Por esta razón, Spurgeon combatió a Marx y sus ideas del mismo modo que el apóstol Juan se opuso en su día a Cerinto y Agustín utilizó su formidable intelecto para enfrentarse a Pelagio. 

"Se han probado grandes esquemas de socialismo y se han encontrado fallidos", lamentó Spurgeon en otro sermón. "Busquemos la regeneración por el Hijo de Dios, y no buscaremos en vano".

Es muy probable que la predicación de Spurgeon, y de otros como él, impidiera la revolución violenta en Gran Bretaña que Marx buscaba. Irónicamente, esa revolución llegaría en la Rusia no industrializada de 1917, cuando Vladimir Lenin, a costa de millones de vidas, implementaría las ideas inviables de Marx. Esto se debe en gran medida al hecho de que no había una iglesia viable para criticar las promesas irrealizables del socialismo.

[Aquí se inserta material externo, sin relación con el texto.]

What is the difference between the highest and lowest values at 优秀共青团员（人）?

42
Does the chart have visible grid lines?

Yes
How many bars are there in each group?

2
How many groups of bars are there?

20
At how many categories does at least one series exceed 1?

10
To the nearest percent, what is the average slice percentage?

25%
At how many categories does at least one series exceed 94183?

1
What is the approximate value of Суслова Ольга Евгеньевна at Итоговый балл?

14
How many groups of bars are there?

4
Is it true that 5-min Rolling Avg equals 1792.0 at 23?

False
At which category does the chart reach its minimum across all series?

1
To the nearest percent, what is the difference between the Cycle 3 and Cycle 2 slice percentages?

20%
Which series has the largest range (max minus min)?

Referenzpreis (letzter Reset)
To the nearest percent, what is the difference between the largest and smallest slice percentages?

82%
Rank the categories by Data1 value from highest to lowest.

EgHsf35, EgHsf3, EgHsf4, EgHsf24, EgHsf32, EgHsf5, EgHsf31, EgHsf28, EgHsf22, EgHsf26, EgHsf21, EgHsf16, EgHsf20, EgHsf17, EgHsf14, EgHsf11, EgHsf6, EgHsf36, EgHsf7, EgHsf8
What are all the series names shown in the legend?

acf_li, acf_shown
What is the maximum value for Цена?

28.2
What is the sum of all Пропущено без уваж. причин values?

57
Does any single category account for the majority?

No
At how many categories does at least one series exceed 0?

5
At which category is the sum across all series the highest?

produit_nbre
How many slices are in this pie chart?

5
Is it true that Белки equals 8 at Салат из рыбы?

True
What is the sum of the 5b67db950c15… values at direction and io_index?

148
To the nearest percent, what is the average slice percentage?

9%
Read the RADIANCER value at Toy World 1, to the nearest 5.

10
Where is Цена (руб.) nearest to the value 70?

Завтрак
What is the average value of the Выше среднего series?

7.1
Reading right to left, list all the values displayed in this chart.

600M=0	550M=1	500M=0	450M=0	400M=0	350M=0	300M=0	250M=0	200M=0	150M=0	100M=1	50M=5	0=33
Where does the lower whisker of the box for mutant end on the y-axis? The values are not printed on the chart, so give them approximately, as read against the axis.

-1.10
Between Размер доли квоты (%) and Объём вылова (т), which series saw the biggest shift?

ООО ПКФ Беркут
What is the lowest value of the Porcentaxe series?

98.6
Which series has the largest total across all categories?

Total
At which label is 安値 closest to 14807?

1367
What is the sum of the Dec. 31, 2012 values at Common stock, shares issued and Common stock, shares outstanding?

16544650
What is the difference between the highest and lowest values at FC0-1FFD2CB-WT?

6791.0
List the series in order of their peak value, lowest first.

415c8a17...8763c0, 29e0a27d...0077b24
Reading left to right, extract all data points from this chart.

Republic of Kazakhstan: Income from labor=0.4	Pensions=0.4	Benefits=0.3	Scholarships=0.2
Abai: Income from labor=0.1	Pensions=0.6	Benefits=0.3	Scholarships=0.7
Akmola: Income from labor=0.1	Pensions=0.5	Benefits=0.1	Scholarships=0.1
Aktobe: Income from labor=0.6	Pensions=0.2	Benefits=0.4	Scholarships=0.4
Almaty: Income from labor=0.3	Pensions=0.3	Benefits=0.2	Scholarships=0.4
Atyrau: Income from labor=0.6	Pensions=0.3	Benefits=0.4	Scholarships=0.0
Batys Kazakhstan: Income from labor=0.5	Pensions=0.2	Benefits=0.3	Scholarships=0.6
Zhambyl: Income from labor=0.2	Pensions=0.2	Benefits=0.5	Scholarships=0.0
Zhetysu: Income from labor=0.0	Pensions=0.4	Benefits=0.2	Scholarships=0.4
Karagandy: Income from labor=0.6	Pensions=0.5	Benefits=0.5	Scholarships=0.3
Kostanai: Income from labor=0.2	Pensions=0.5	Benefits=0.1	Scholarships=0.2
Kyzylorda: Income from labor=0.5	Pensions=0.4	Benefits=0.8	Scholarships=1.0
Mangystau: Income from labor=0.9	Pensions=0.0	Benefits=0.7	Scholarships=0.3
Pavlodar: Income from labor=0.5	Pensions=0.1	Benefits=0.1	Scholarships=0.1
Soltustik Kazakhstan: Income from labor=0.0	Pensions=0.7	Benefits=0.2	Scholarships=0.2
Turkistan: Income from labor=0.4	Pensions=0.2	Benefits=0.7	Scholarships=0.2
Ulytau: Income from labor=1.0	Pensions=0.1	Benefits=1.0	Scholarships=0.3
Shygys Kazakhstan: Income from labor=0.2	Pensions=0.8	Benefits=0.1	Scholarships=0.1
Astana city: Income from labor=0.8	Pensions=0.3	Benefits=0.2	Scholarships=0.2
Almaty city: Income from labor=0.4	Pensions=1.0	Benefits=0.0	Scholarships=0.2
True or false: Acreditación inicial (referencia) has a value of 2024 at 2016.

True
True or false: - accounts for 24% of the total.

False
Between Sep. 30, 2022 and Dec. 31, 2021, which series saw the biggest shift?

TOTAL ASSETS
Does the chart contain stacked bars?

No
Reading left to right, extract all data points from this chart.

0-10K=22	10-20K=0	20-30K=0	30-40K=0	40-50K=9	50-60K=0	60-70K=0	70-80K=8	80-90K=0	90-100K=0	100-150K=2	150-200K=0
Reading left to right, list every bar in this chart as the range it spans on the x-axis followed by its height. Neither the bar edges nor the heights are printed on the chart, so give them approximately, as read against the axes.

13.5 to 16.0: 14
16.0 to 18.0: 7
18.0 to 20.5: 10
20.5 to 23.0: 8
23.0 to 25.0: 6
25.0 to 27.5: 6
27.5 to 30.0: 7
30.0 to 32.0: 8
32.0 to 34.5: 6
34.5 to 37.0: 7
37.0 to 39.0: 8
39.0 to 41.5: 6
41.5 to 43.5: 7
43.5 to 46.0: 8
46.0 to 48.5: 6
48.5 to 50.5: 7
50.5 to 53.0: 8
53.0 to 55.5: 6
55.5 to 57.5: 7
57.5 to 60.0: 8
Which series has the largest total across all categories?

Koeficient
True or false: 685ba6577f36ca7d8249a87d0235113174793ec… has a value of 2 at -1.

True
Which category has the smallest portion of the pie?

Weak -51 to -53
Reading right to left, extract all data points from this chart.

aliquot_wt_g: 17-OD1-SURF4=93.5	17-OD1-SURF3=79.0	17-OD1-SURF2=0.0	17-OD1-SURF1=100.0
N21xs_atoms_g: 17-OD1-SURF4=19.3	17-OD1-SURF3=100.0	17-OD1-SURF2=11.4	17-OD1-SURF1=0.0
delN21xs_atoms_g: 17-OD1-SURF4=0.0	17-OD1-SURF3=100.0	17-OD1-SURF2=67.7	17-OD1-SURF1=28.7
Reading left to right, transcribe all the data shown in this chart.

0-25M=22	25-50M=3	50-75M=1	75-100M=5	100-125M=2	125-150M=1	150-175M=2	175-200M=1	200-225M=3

Según el historiador ruso Orlando Figes, cuando se aprobó la publicación de Das Kapital de Marx en Rusia por parte de los censores, que prohibieron casi cualquier expresión política, las ideas que contenía se liberaron en un vacío ideológico. Por el contrario, esas mismas ideas fueron (con razón) objeto de ataques fulminantes en Gran Bretaña por parte de quienes las vieron como lo que eran. En este sentido, el cristianismo sirvió de baluarte contra la barbarie que ha acompañado al marxismo en todos los lugares donde se ha implantado.

Hoy la batalla continúa, pero el campo de batalla se ha ampliado a todo el mundo. El marxismo se transforma a medida que avanza, disfrazándose hasta llegar a nuestros días con el disfraz de oveja de la igualdad racial y la llamada "justicia social".

El Evangelio, sin embargo, permanece notablemente inalterado. Su poder para transformar las sociedades es uno de los beneficios más subestimados de la creencia cristiana. A través de la transformación interior del individuo, se produce la correspondiente transformación exterior de la sociedad. Esto es lo que yo llamo "El Efecto Gracia".

No se ha perpetrado mayor estafa a tantos durante tanto tiempo que la mentira de que el socialismo, una vez adoptado, reorganizará la sociedad según las líneas de una utopía para todos. Tales soluciones políticas siempre han fracasado, y ésta no tiene más que un historial de fracasos catastróficos.

Como Spurgeon dijo tan elocuentemente: "Intentar la regeneración nacional sin la regeneración personal es soñar con erigir una casa sin ladrillos separados".